Friday, October 7, 2011

Tax Claims in Bankruptcy Court

Tax Claims in Bankruptcy Court

 

            The court ruled in the case of Nordic Village Inc 112 S.Ct.1011 that Bankruptcy Code 106C does not waive the sovereign immunity of the United States from an action seeking monetary recovery in bankruptcy.  Congress has not empowered a bankruptcy court to order a recovery of money from the United States.  In the case of Beiger, Jr. 496 US 53, the court protected the trust fund payments that were paid by the debtor.  The court said that trust fund payments are not the property of the debtor but are transfers of property held in trust for the IRS. Although not defined by the Code "property of the debtor" is property that would have been part of the estate if it had not been transferred. In Energy Resources Co, 495 US 545, the court held that if the bankruptcy court determines the designation of which debt is to be paid off first is necessary to the success of a reorganization plan, then it has the authority to order the IRS to apply payments to trust fund liabilities first.  The court stated that it can issue orders designating how payments are to be applied to tax debts.  In Ron Pair Enters, Inc., 489 US 235, the court ruled that post-petition interest is collectable on a bankruptcy claim.  In Whiting Pools, Inc. 462 US 198, the IRS seized property and the taxpayer filed suit in bankruptcy court. The court ruled in favor of the taxpayer and ordered the IRS to return the property that it had seized.

 

            In the case of Sanford, 979 F2d 1511, the bankruptcy court reduced the IRS's claim for penalties by approximately two thirds and the district court affirmed when the debtor argued that he had shown good faith when failing to file or pay the tax.  The court of appeals vacated for the IRS and remanded because each penalty is fully enforceable or unenforceable depending on whether the taxpayer has reasonable cause not to comply.

 

            In the case of Wilson, 974 F2d 514 (4th Cir. 1992), the court ruled that the bankruptcy court had jurisdiction to resolve the debtor's  tax liability even though the automatic stay against the Tax Court proceeding had been lifted. In the case of Pinkstaff, 974 F2d 113, the court ruled that sovereign immunity did not prevent recovery of damages against the IRS for willfully violating the bankruptcy automatic stay by filing a notice of federal income tax lien after the taxpayers filed a bankruptcy petition.  In Schwartz, 954 F2d 569, the court ruled that a tax penalty which is assessed in violation of the Bankruptcy Code's automatic-stay provision is void.  The bankruptcy court's order granting the taxpayers' objection to the IRS  penalty assessment was correct and should not be disturbed.  In Fuller, 134 BR 945, the court ruled that a federal tax lien did not attach to post-petition inheritance that became property of the bankruptcy estate pursuant to Bankruptcy Code Section 541(a)(5)(A).
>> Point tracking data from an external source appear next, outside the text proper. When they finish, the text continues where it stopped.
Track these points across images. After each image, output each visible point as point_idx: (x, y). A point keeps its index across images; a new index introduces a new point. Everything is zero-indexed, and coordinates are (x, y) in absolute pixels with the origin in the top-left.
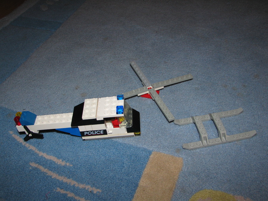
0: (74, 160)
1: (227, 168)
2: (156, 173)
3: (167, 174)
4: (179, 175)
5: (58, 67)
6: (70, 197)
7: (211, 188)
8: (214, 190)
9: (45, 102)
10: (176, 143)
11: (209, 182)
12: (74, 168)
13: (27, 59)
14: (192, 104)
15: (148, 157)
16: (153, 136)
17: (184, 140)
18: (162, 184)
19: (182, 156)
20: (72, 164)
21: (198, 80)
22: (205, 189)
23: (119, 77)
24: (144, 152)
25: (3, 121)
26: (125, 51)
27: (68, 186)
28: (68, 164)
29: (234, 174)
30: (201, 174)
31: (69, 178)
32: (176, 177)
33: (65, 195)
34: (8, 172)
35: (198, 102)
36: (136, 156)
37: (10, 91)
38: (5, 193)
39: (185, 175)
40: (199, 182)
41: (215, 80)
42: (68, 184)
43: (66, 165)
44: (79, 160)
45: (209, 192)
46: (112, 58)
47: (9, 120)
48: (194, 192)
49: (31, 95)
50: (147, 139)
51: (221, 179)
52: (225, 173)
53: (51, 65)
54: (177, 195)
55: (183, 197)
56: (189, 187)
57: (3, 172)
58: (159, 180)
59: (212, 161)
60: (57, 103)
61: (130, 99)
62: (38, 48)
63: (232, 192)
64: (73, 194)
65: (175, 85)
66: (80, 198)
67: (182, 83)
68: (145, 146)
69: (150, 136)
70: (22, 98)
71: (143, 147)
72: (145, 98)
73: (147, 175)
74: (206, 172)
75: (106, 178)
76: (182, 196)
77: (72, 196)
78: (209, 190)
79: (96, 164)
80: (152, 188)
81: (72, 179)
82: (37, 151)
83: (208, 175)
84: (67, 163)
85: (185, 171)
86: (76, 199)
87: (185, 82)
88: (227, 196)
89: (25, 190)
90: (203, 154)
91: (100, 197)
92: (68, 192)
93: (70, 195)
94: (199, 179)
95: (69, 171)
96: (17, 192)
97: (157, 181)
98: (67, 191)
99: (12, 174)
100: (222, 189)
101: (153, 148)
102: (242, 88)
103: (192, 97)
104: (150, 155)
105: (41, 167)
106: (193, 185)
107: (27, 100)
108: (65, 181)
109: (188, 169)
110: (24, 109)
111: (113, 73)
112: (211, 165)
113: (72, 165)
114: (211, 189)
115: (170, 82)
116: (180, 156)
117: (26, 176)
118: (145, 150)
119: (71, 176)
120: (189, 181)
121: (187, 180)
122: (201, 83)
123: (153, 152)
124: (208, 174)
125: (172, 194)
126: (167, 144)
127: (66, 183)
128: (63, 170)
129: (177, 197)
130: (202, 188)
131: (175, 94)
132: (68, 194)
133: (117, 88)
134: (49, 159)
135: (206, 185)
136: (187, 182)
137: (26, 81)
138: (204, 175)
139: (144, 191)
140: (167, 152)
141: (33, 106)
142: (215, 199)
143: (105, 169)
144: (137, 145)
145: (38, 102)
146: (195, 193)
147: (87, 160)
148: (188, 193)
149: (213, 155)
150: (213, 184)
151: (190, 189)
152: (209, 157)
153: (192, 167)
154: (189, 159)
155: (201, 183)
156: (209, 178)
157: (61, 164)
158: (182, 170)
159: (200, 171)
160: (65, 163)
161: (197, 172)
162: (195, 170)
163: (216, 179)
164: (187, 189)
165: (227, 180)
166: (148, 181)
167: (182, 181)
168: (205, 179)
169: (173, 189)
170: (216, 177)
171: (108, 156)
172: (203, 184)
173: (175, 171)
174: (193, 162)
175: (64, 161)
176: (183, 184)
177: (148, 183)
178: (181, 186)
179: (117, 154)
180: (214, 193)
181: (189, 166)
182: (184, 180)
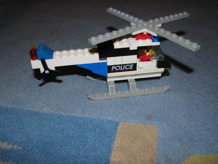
0: (23, 142)
1: (210, 128)
2: (130, 144)
3: (143, 143)
4: (157, 144)
7: (200, 151)
8: (203, 154)
10: (145, 111)
11: (195, 146)
12: (24, 150)
15: (115, 128)
16: (116, 106)
17: (153, 107)
18: (140, 155)
19: (155, 122)
20: (21, 146)
22: (193, 154)
24: (109, 124)
28: (15, 147)
30: (183, 138)
32: (155, 146)
36: (101, 129)
39: (165, 142)
40: (184, 147)
43: (14, 148)
44: (30, 140)
45: (200, 157)
46: (60, 45)
48: (181, 160)
50: (110, 110)
51: (208, 141)
52: (209, 134)
56: (173, 155)
58: (135, 151)
59: (191, 124)
68: (110, 118)
69: (114, 107)
71: (107, 118)
73: (119, 148)
74: (188, 136)
75: (67, 157)
78: (198, 154)
79: (52, 143)
80: (129, 162)
83: (192, 138)
84: (14, 145)
85: (163, 138)
90: (178, 118)
94: (183, 144)
95: (17, 154)
97: (133, 153)
100: (213, 151)
101: (120, 119)
102: (197, 59)
104: (118, 127)
106: (178, 152)
109: (166, 135)
112: (192, 127)
113: (20, 148)
114: (200, 153)
116: (153, 122)
118: (110, 121)
119: (19, 160)
120: (172, 148)
121: (169, 147)
123: (120, 123)
126: (135, 113)
128: (8, 155)
130: (189, 153)
135: (193, 150)
136: (169, 150)
138: (186, 139)
140: (137, 121)
143: (64, 147)
144: (100, 118)
146: (183, 160)
147: (41, 139)
148: (175, 161)
149: (190, 118)
150: (201, 147)
151: (176, 157)
152: (187, 120)
153: (171, 132)
154: (164, 125)
155: (187, 148)
156: (194, 142)
157: (6, 148)
158: (159, 138)
159: (181, 135)
160: (12, 146)
161: (178, 137)
162: (175, 135)
163: (202, 141)
164: (172, 157)
165: (215, 141)
166: (121, 154)
167: (163, 149)
168: (190, 143)
169: (155, 160)
170: (202, 139)
171: (66, 133)
172: (189, 148)
173: (152, 140)
174: (170, 127)
175: (11, 144)
176: (165, 152)
177: (122, 157)
178: (163, 155)
179: (78, 129)
180: (206, 158)
181: (167, 132)
182: (165, 148)
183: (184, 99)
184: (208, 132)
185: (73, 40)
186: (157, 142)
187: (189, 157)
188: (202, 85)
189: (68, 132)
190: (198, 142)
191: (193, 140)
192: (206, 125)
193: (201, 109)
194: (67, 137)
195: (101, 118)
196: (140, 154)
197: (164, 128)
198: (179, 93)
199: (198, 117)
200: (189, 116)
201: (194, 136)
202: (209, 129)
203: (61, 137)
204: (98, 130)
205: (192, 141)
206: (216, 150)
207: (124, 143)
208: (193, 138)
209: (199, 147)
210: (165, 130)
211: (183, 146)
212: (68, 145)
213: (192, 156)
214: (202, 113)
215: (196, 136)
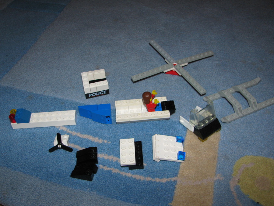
0: (111, 137)
1: (263, 135)
4: (219, 145)
5: (72, 49)
6: (115, 173)
7: (252, 153)
8: (254, 155)
9: (67, 83)
11: (248, 149)
12: (113, 144)
13: (36, 41)
14: (217, 79)
16: (186, 109)
21: (218, 56)
22: (246, 155)
23: (138, 56)
25: (24, 104)
26: (138, 32)
27: (110, 162)
28: (106, 141)
29: (270, 140)
30: (240, 142)
31: (110, 154)
32: (217, 146)
33: (110, 172)
34: (42, 153)
35: (222, 77)
36: (174, 130)
37: (25, 74)
38: (44, 174)
39: (225, 144)
41: (234, 56)
42: (111, 160)
44: (117, 136)
45: (252, 158)
46: (127, 38)
47: (31, 103)
48: (236, 159)
49: (49, 77)
51: (259, 146)
52: (261, 140)
53: (64, 47)
54: (222, 163)
55: (228, 164)
56: (231, 155)
57: (37, 154)
58: (202, 150)
59: (248, 130)
60: (80, 83)
61: (155, 76)
62: (45, 30)
63: (272, 156)
64: (118, 170)
65: (197, 62)
66: (126, 173)
67: (203, 60)
69: (184, 110)
70: (40, 79)
72: (170, 75)
73: (189, 146)
74: (244, 140)
76: (226, 163)
77: (118, 172)
78: (250, 155)
80: (196, 158)
81: (114, 156)
82: (70, 132)
84: (104, 140)
85: (223, 140)
86: (122, 175)
87: (205, 59)
88: (268, 161)
89: (65, 170)
90: (237, 124)
91: (147, 171)
92: (112, 169)
93: (115, 171)
94: (239, 147)
95: (108, 148)
96: (58, 173)
97: (200, 151)
98: (110, 167)
99: (47, 155)
100: (262, 154)
102: (261, 63)
103: (215, 73)
105: (78, 146)
106: (235, 152)
107: (46, 82)
108: (107, 158)
109: (226, 138)
110: (45, 90)
111: (132, 52)
112: (248, 133)
113: (110, 142)
114: (252, 155)
115: (193, 59)
117: (63, 156)
119: (111, 152)
120: (230, 149)
121: (228, 148)
122: (221, 60)
124: (246, 142)
125: (216, 162)
127: (108, 160)
128: (101, 148)
129: (222, 164)
130: (243, 154)
131: (198, 70)
132: (112, 170)
133: (139, 66)
134: (84, 138)
135: (246, 152)
136: (228, 150)
137: (41, 63)
138: (242, 143)
139: (189, 161)
141: (54, 87)
142: (257, 163)
143: (145, 143)
145: (59, 83)
146: (238, 159)
147: (125, 136)
148: (232, 160)
150: (253, 150)
151: (233, 156)
152: (244, 126)
153: (230, 136)
154: (225, 129)
155: (242, 150)
156: (248, 145)
157: (98, 142)
158: (220, 140)
159: (239, 139)
160: (103, 141)
161: (236, 140)
162: (233, 139)
163: (254, 145)
164: (230, 156)
165: (265, 146)
166: (191, 151)
167: (224, 150)
168: (245, 146)
169: (216, 158)
170: (254, 143)
171: (145, 131)
172: (244, 150)
173: (215, 141)
174: (230, 132)
175: (101, 139)
176: (225, 152)
177: (191, 153)
178: (223, 154)
179: (155, 128)
180: (256, 159)
181: (227, 135)
182: (225, 148)
183: (244, 106)
184: (260, 138)
185: (139, 31)
186: (219, 143)
187: (243, 157)
188: (261, 94)
189: (147, 131)
190: (251, 146)
191: (247, 143)
192: (260, 132)
193: (258, 117)
194: (147, 134)
195: (174, 119)
196: (205, 152)
197: (225, 132)
198: (240, 100)
199: (254, 124)
200: (246, 122)
201: (248, 141)
202: (261, 135)
203: (142, 134)
204: (172, 130)
205: (247, 145)
206: (265, 153)
207: (193, 142)
208: (247, 142)
209: (251, 150)
210: (225, 133)
211: (239, 148)
212: (149, 142)
213: (246, 156)
214: (258, 121)
215: (250, 141)
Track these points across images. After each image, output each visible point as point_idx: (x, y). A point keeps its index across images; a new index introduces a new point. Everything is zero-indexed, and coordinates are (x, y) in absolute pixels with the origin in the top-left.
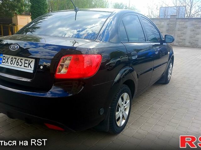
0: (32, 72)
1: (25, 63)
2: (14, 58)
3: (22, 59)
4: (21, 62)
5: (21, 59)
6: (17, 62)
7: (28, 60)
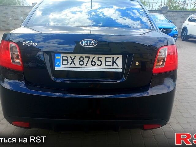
0: (121, 70)
1: (106, 61)
2: (84, 57)
3: (101, 57)
4: (98, 60)
5: (98, 58)
6: (92, 61)
7: (111, 58)
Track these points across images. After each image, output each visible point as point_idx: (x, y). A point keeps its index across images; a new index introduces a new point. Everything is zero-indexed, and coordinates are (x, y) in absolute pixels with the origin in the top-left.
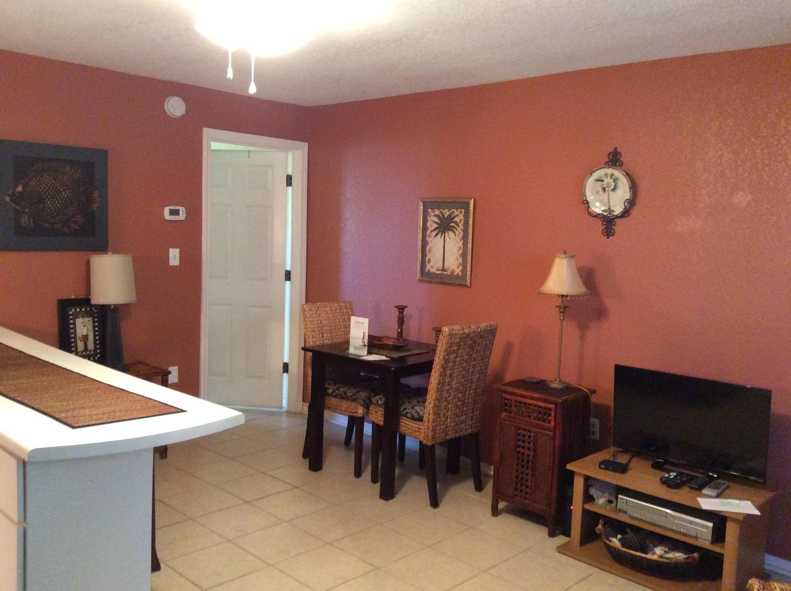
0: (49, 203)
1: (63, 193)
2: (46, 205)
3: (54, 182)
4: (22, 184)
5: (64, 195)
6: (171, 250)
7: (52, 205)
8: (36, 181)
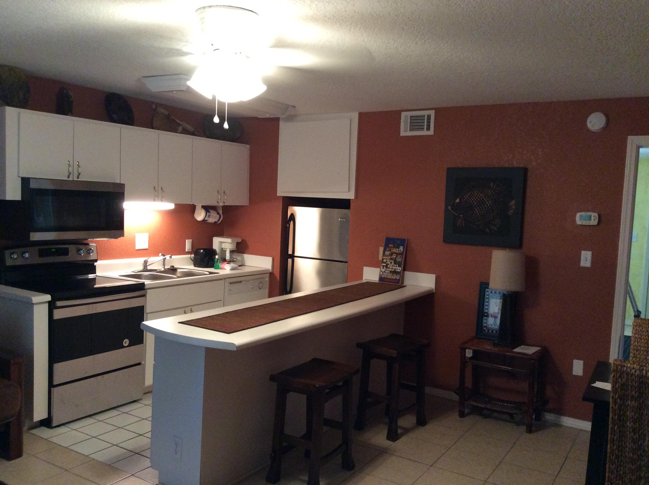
0: (476, 210)
1: (487, 203)
2: (474, 212)
3: (481, 195)
4: (459, 198)
5: (487, 205)
6: (583, 253)
7: (479, 212)
8: (469, 195)
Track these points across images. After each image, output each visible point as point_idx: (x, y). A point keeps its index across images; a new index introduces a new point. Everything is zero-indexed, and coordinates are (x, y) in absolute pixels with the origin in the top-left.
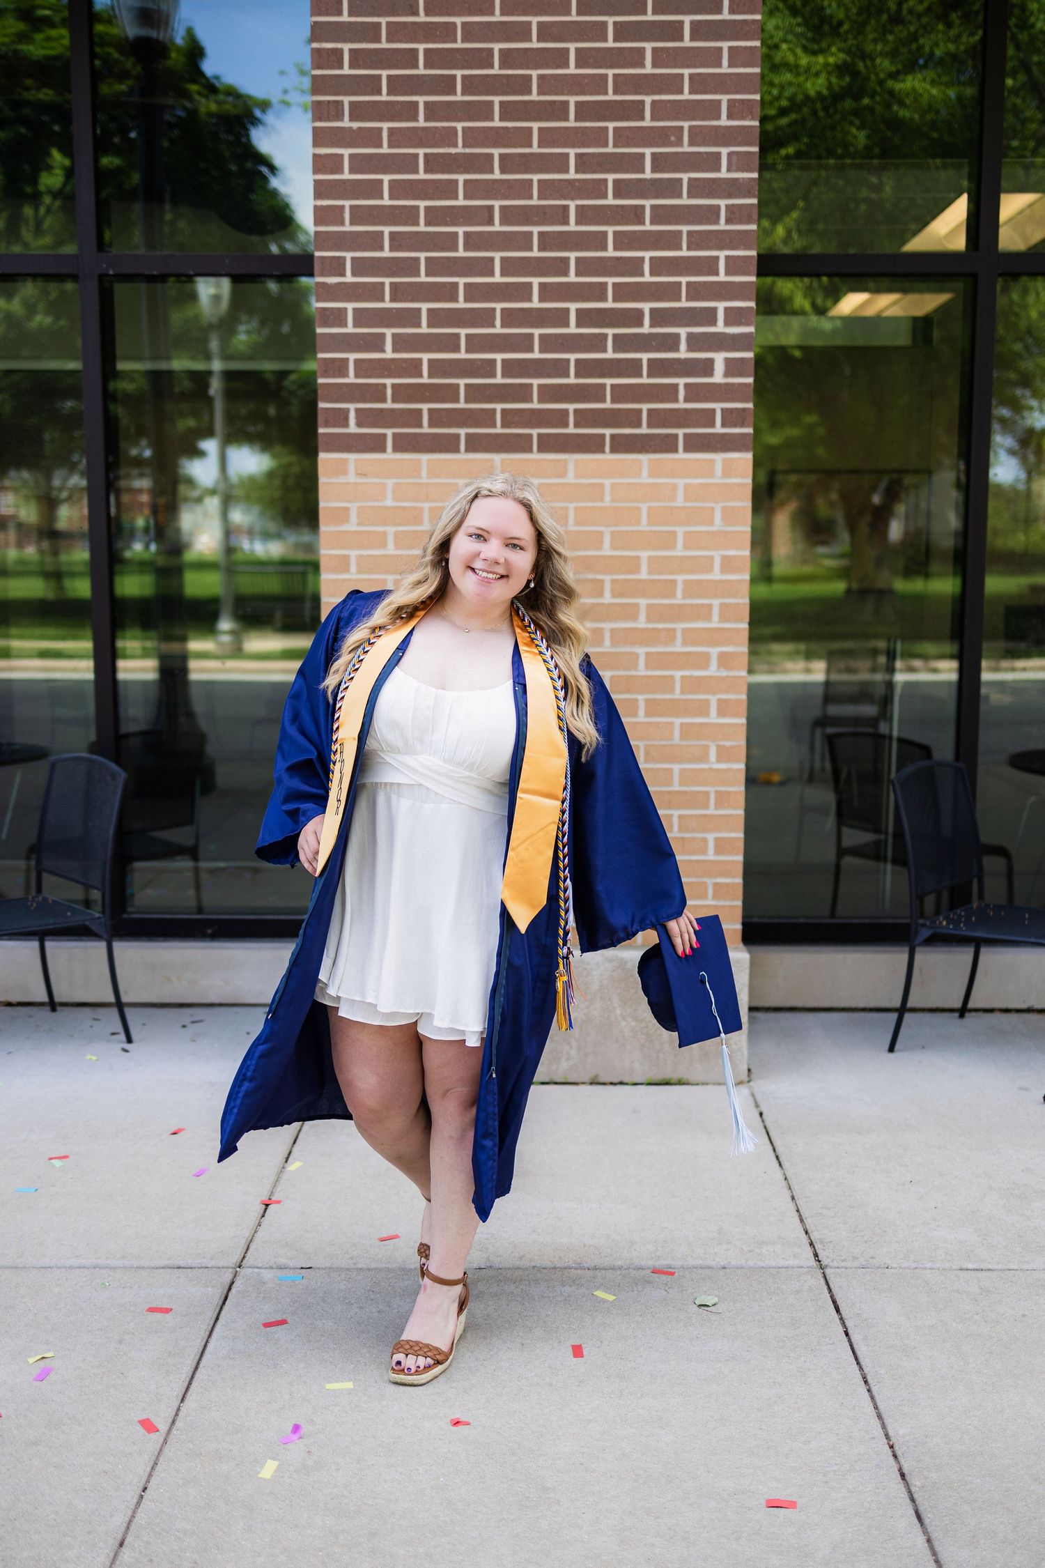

When the taxpayers filed their bankruptcy petition, they had no interest in the inheritance so the federal tax lien had not attached and could not have been perfected.  By the time the inheritance was acquired, the automatic stay was in place and it prevented the attachment of the federal tax lien against the inheritance. 

 

            In the case of Roberts, 906 F2d 1440, the court ruled that a discharge in bankruptcy discharges tax penalties related to non-dischargeable tax liabilities incurred more than three years before the filing of a bankruptcy petition.  The court ruled that a tax penalty which is imposed with respect to a transaction that is more than three years old is also dischargeable in bankruptcy. 

 

            In Kroh, 98 TC 383 (1992), the court ruled that the IRS can assess a joint filer after a bankruptcy spouse's settlement.  The IRS is not precluded from litigating a joint tax liability with one spouse following a  settlement of that liability with the other spouse in bankruptcy.